Once Lexing of the input has been performed, the SPROCKET Robot has a sequence of tokens which can be parsed to construct a unique abstract syntax tree for each line of SAS code; much like is done in a compiler. The PEG parser in SPROCKET Robot is lightweight, and uses RAM frugally to perform parsing at high speeds. The parser ensures that the input text conforms to the syntax rules of the SAS language and constructs an abstract syntax tree to assist in optimization of the code input, and generation of PySpark code.

The abstract syntax tree created in this step helps to create a functional description of the input SAS code. This functional description of what each line of SAS code does is called the Sprocket Description Language (SDL).

Optimizing SAS Code Functionality

Sprocket Description Language (SDL) is a proprietary language invented by WiseWithData. The SDL created for SAS code input into the SPROCKET Robot describes the actions that the SAS code performs. As sometimes there are complicated multi-line statements in SAS, or combinations of PROC steps and DATA steps, the SDL is used to describe what different blocks of code accomplish, and it equips SPROCKET Robot with the information necessary to construct PySpark code.

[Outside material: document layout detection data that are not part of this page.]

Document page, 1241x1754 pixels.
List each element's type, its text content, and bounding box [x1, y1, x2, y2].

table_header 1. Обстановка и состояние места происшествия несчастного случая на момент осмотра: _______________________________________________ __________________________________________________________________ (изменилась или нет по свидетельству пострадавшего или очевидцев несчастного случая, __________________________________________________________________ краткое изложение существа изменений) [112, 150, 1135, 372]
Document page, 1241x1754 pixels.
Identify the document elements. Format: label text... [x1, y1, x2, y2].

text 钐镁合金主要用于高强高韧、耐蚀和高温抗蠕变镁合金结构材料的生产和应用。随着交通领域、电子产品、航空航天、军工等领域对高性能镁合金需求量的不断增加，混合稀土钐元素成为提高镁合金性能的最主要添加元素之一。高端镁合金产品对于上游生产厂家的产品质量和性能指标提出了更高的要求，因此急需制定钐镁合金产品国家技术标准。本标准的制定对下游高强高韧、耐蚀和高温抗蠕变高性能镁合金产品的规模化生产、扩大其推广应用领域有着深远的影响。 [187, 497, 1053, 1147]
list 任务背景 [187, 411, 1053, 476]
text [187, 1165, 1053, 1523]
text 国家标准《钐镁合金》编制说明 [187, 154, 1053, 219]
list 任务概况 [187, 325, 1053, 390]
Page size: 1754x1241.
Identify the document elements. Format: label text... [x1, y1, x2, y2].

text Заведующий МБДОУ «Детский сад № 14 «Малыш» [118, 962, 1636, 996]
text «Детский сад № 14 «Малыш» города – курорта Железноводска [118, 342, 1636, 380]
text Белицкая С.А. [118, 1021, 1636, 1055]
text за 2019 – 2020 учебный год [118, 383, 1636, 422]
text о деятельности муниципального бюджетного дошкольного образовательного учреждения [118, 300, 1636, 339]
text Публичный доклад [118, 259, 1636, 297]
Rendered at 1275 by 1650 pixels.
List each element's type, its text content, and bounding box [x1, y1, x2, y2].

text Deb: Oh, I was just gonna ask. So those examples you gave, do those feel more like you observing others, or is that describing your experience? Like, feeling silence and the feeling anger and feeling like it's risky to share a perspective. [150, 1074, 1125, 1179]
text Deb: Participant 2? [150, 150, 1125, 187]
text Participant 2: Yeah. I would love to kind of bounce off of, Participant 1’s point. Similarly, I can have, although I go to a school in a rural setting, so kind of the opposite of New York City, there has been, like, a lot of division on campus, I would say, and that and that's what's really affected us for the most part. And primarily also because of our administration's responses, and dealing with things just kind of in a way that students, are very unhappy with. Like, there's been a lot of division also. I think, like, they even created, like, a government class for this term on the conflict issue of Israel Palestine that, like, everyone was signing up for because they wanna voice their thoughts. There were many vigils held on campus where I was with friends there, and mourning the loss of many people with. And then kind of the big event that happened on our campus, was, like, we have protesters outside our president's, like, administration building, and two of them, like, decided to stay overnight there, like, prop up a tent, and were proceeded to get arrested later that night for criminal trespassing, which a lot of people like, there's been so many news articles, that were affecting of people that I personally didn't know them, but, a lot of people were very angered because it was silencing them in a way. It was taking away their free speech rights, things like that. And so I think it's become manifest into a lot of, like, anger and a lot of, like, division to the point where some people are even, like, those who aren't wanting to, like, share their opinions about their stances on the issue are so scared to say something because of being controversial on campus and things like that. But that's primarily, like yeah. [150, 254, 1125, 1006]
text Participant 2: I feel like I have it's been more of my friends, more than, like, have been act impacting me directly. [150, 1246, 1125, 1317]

The process of producing a SDL for SAS code is proprietary to WiseWithData, and is constantly improving. The goal of the optimization steps in the SDL include, but are not limited to:

  • Loop optimizations,
  • Data-flow optimizations,
  • Code generator optimizations, and
  • Functional language optimizations.

Future blog posts will describe roughly how the SDL performs these optimizations to not only convert our clients code, but also to enhance it.

Translating SAS code into PEP8 compliant PySpark code

The final thing that SPROCKET Robot does is, of course, produce complete and optimized PySpark code. SPROCKET Robot uses the Sprocket Description Language to understand how the different components of our clients SAS code work together. With this understanding, the back-end of SPROCKET Robot uses our vast library of code generation mappings which take in an SDL, and produce consistently PEP8 compliant formatted code at incredible speed.

That all might seem like a lot that happens to perform code conversion, but the code base is lightweight and conversions happen at fantastic speeds – 1000 lines of SAS code can be converted in under 1 second!

What’s next?

After reading all about SPROCKET Robot, you should have a better understanding on what it is and how it performs code conversion. If the idea of how SPROCKET Robot works is still unclear, don’t worry – I will be writing another blog post soon which illustrates each of these steps with a simple example.